Hudud Bill for all, including Sabah and Sarawak, says PAS

KUALA LUMPUR - Kelantan Deputy Mentri Besar Datuk Mohd Amar Nik Abdullah has revealed that the true intention of PAS’s Shariah Bill is not simply to enhance the punitive powers of the east coast state’s Islamic courts but to ensure the same for all states nationwide.

He explained that the Bill tabled recently in Parliament by PAS president Datuk Seri Abdul Hadi Awang seeks to elevate and streamline the powers of the country’s entire Shariah justice system.

“The private member's Bill is to elevate the jurisdiction of the Shariah courts in the whole of Malaysia.

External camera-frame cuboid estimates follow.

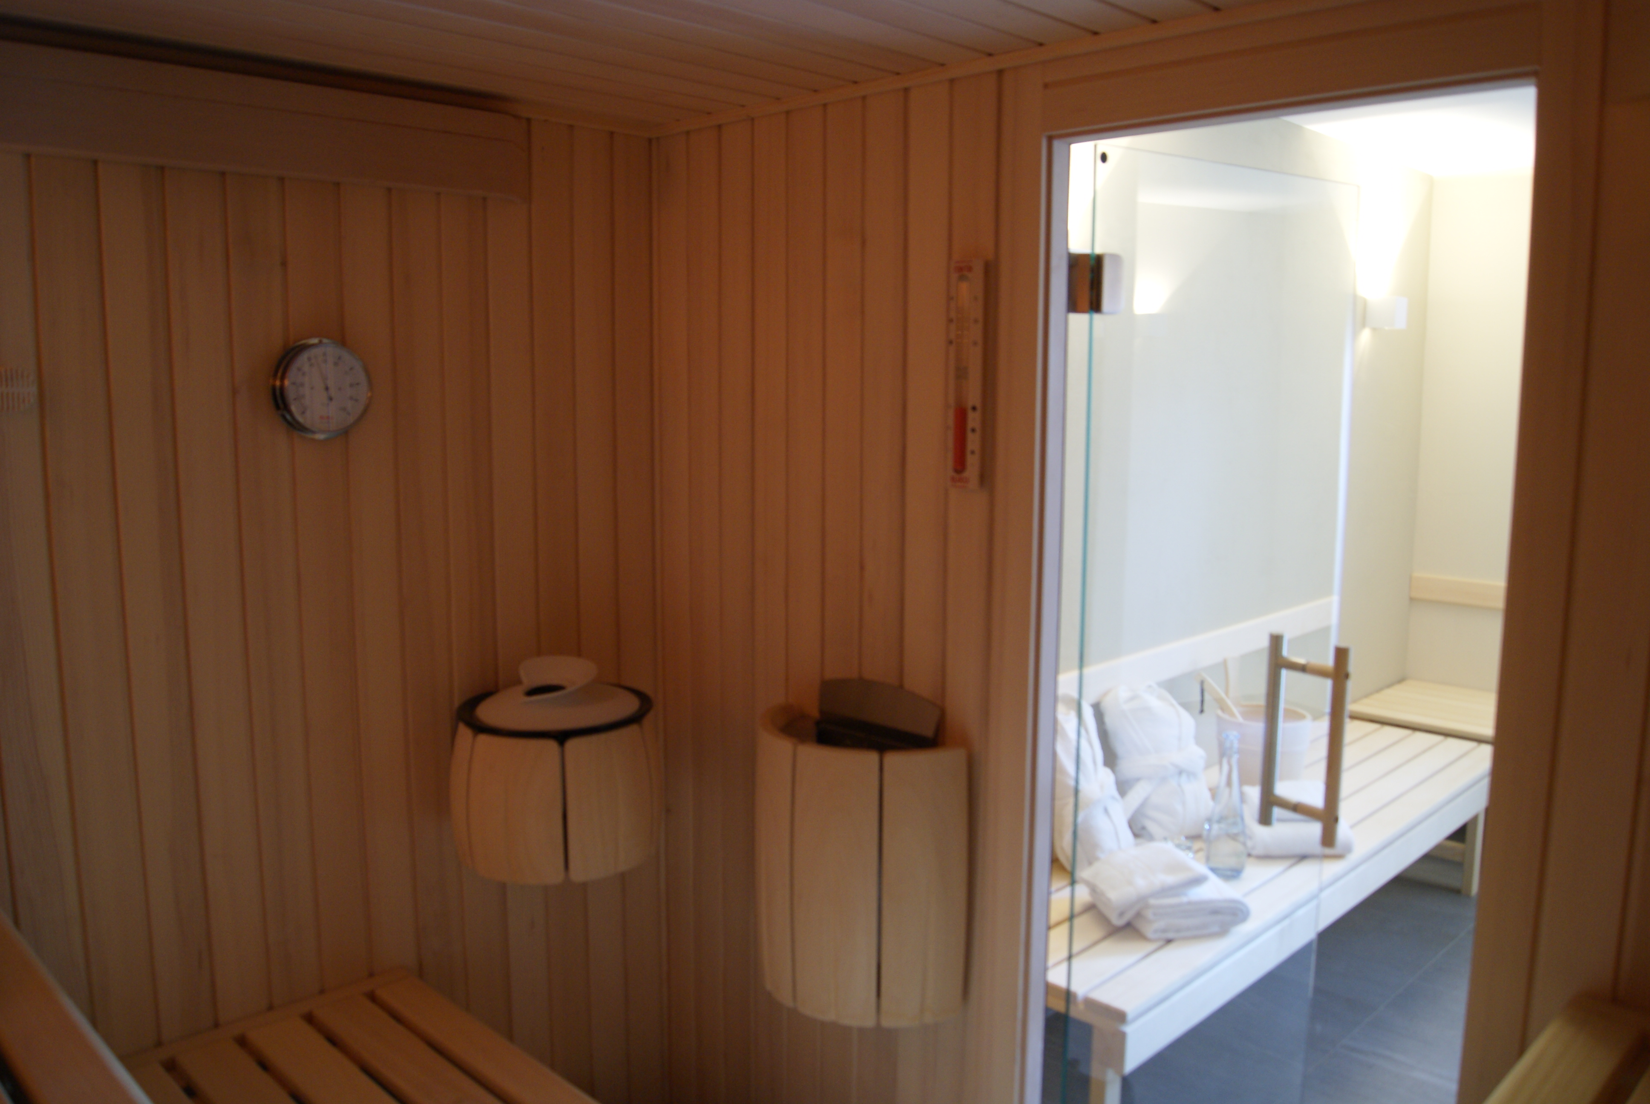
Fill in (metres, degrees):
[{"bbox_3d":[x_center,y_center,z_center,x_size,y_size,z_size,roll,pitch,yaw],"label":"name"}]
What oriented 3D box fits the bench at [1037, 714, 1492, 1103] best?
[{"bbox_3d":[1.102,0.908,3.180,2.200,0.460,0.600,-7,11,-44],"label":"bench"}]

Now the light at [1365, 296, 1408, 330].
[{"bbox_3d":[1.860,-0.791,4.110,0.100,0.100,0.100,-7,11,-44],"label":"light"}]

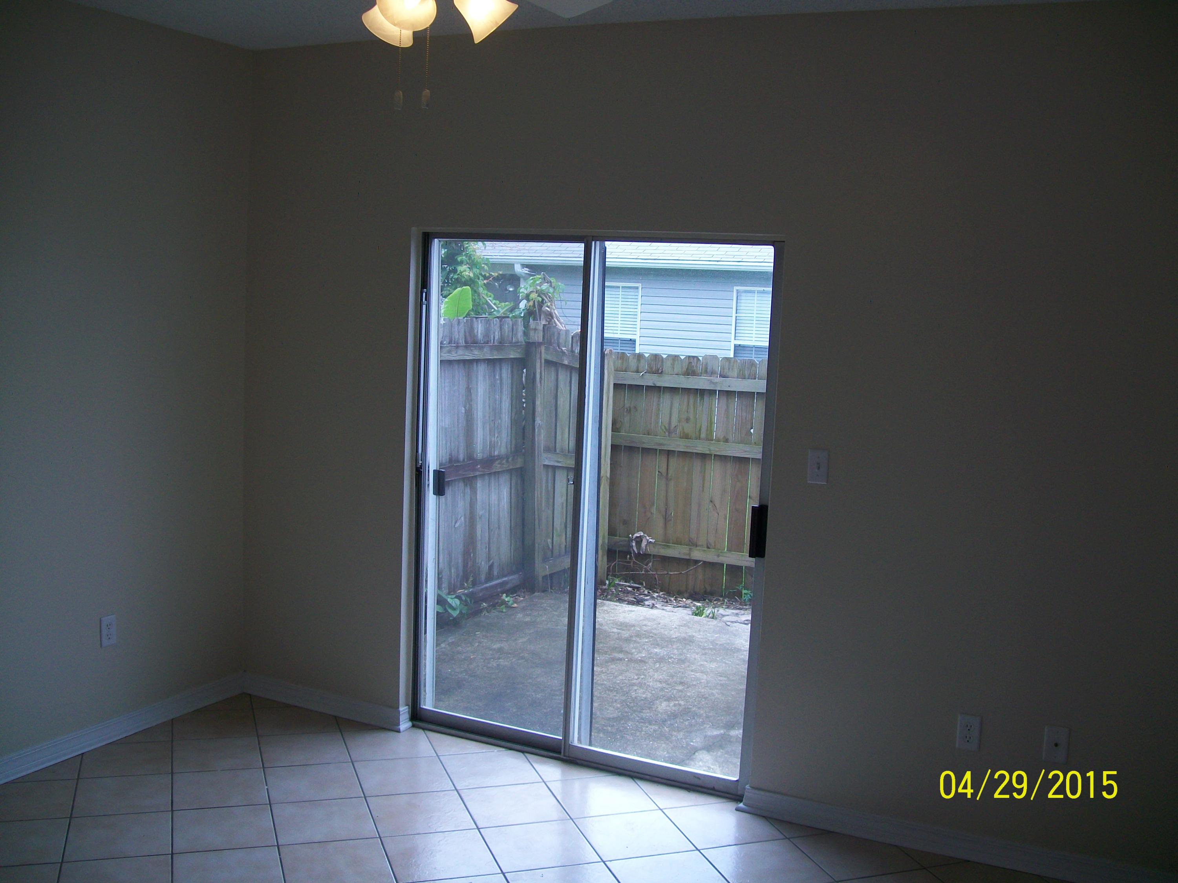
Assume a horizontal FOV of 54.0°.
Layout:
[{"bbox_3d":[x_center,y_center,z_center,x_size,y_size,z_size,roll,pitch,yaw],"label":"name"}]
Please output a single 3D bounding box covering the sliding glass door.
[{"bbox_3d":[-0.018,0.227,4.383,1.460,2.010,0.090,5,7,26],"label":"sliding glass door"}]

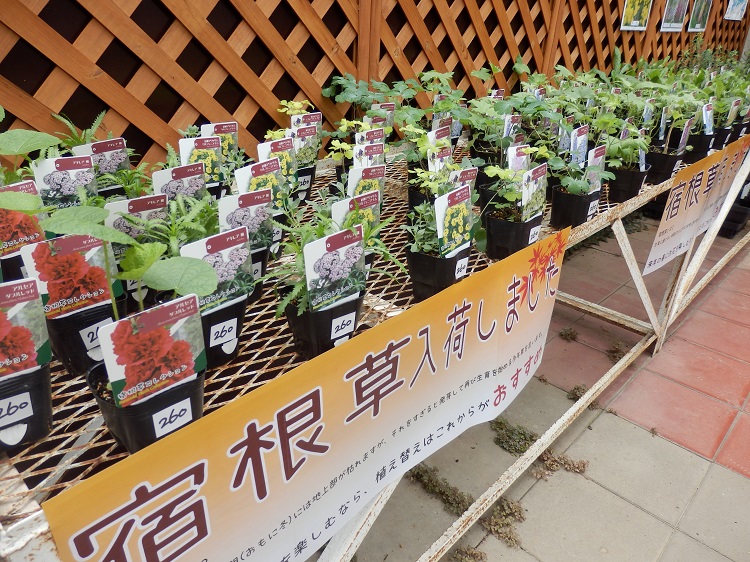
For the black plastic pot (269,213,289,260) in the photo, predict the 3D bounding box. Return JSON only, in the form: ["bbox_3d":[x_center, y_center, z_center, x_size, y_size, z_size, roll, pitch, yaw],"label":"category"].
[{"bbox_3d":[-0.181,-0.073,0.853,0.074,0.078,0.074,1,27,-1],"label":"black plastic pot"}]

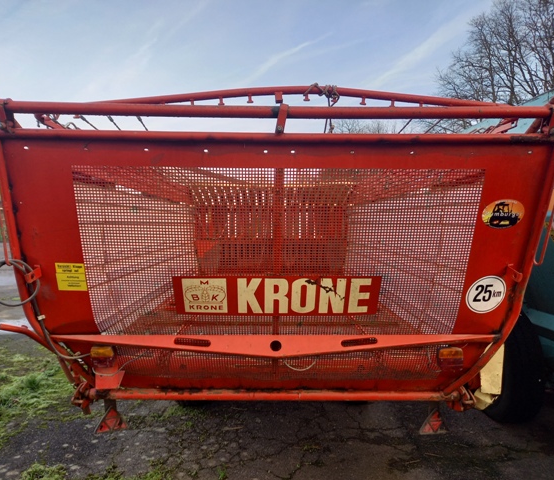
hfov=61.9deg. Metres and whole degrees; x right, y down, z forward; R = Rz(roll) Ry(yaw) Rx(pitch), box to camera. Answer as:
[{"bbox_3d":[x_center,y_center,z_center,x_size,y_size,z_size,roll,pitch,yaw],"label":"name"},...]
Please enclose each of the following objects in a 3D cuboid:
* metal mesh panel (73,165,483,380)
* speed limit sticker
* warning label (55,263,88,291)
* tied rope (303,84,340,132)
[{"bbox_3d":[0.021,0.240,2.199,1.745,1.200,0.080,0,27,-2],"label":"metal mesh panel"},{"bbox_3d":[1.000,0.261,2.213,0.200,0.200,0.005,0,23,-6],"label":"speed limit sticker"},{"bbox_3d":[-0.948,0.171,2.132,0.133,0.141,0.005,0,24,2],"label":"warning label"},{"bbox_3d":[0.212,-0.617,2.200,0.172,0.255,0.080,0,2,-2],"label":"tied rope"}]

“It is to control the Shariah courts, not just for Kelantan but for the whole country, that is the plan,” he told Malay Mail Online.

The Kelantan deputy mentri besar was responding to Umno minister Datuk Seri Mohamed Nazri Aziz, who recently said that his party decided to support PAS's Bill as the Kelantan government was witnessing a rise in religious offences in the state.

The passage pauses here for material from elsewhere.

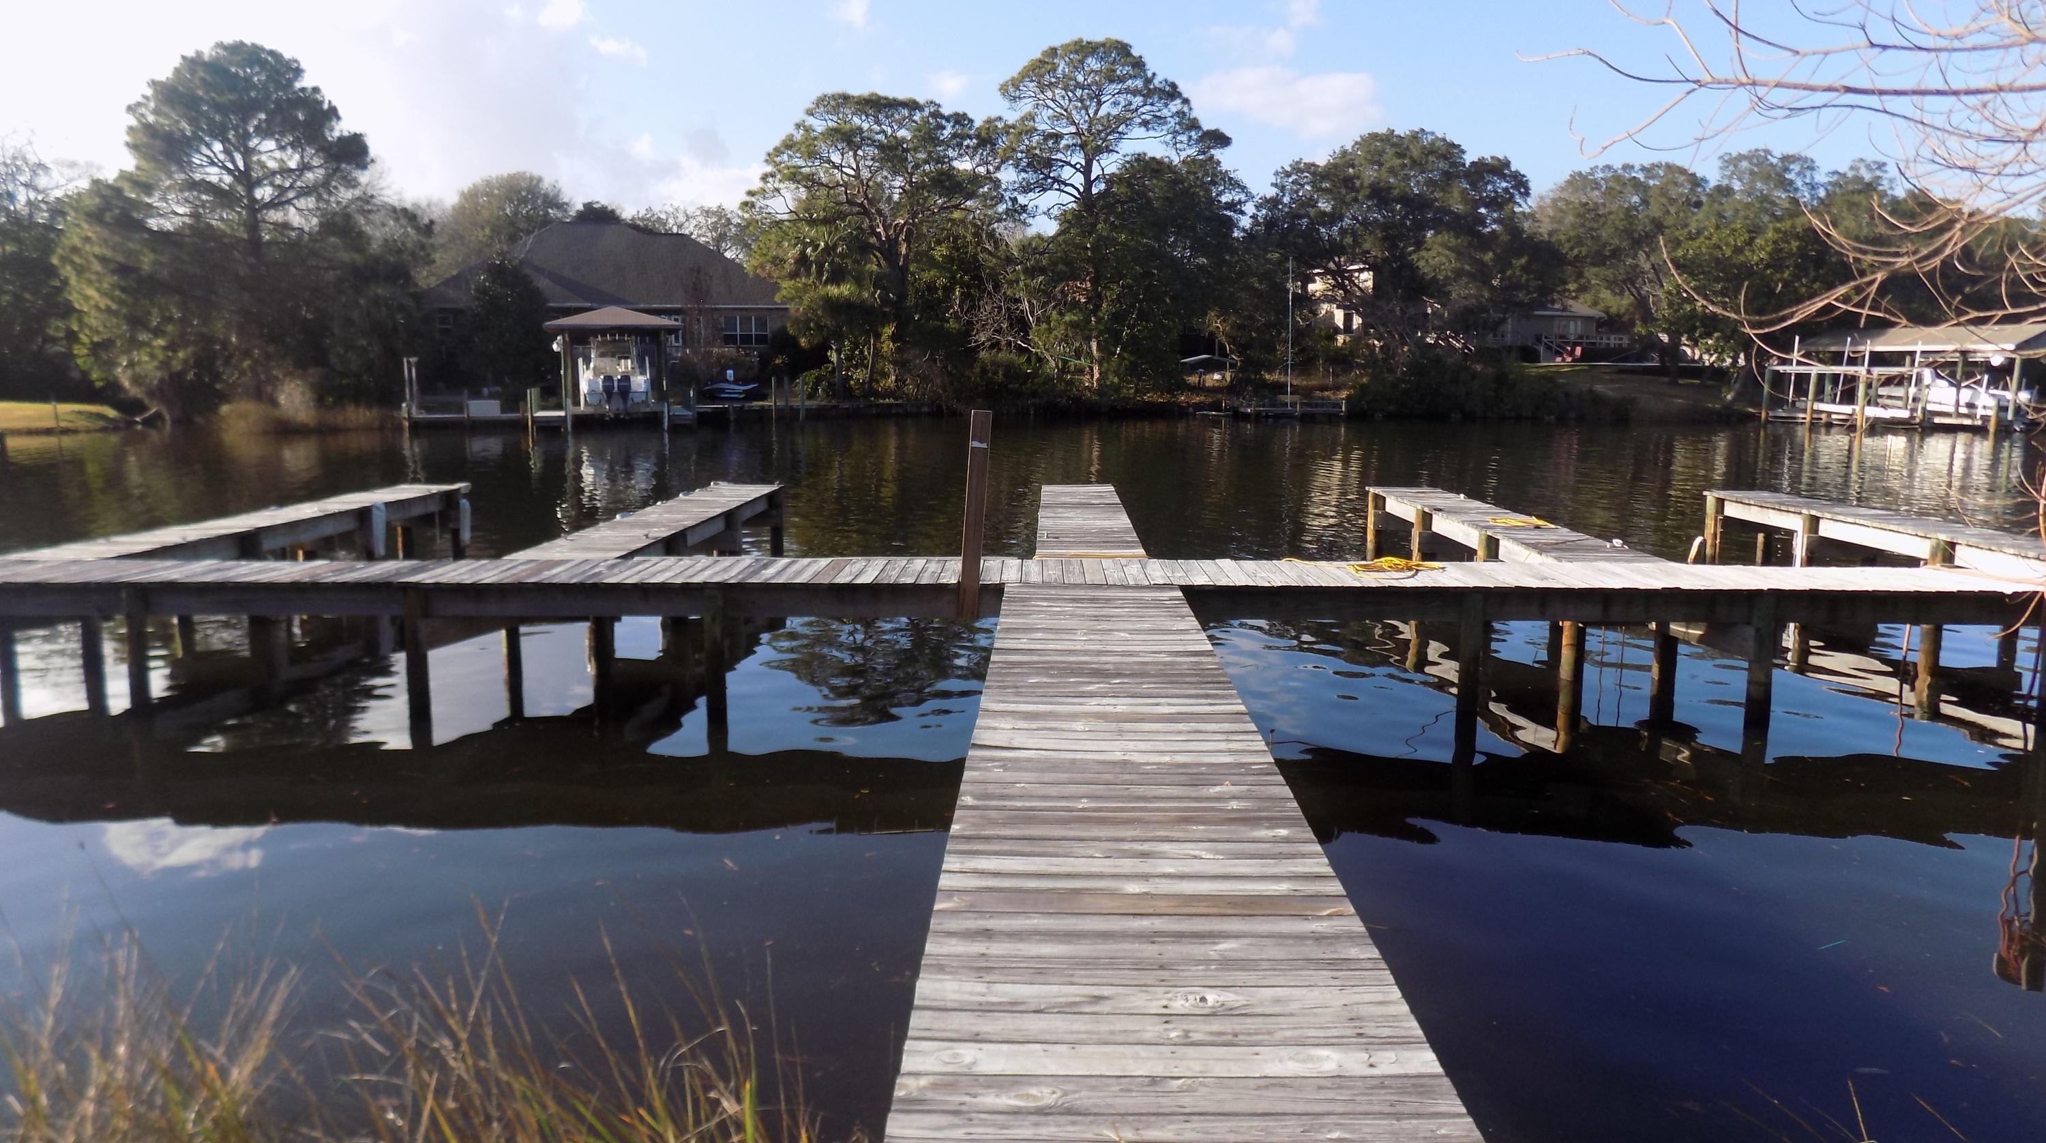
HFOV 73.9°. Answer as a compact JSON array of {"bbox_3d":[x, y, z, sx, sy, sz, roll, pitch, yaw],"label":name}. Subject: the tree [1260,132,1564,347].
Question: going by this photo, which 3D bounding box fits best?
[{"bbox_3d":[19.149,-16.430,68.000,14.400,11.700,12.500,2,9,15],"label":"tree"}]

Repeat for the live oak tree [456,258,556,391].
[{"bbox_3d":[-21.711,-10.383,57.084,4.160,5.480,3.950,0,9,0],"label":"live oak tree"}]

Mohd Amar, however, said he could not understand what inspired such a comment from the veteran Umno lawmaker.

“Despite being a lawyer and former law minister, I don't understand why Nazri is trying make such a link.

“I don't think he understands what the Bill is for,” he said.

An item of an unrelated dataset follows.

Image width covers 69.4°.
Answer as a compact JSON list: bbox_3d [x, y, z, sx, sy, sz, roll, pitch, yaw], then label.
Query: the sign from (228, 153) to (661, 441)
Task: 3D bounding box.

When contacted, Kelantan Mentri Besar Datuk Ahmad Yaakob echoed Mohd Amar's views, saying that there was no link between the alleged rise of religious offences in the state and PAS's proposal to enhance the Shariah courts’ powers.

“It’s a coincidence, no link. It does not matter what everyone else thinks, we are abiding by Allah's will,” he told Malay Mail Online, referring to his party.

In an interview with Singapore broadcaster Channel News Asia last week, Nazri had also claimed that existing punishments in the Shariah justice system were not severe enough to deter Muslims from committing offences in Kelantan.

Shariah court punishments are currently limited to jail terms not exceeding three years, or whipping of not more than six strokes, or fines of not more than RM5,000.

Hadi’s Bill seeks to amend the Syariah Court (Criminal Jurisdiction) Act 1965 to lift these restrictions and allow the courts to impose harsher sentences as provided for under Shariah laws, except for the death penalty.

If approved, the amendments would allow the Shariah courts in state jurisdictions such as Kelantan and Terengganu, both of which have state laws on hudud, to enforce the strict Islamic penal code.

Opponents of the Bill have sounded warning bells over the implementation of hudud in the country but Umno and PAS leaders, however, have denied this intention, maintaining that the amendments would only enhance the powers of the Shariah courts and not result in hudud.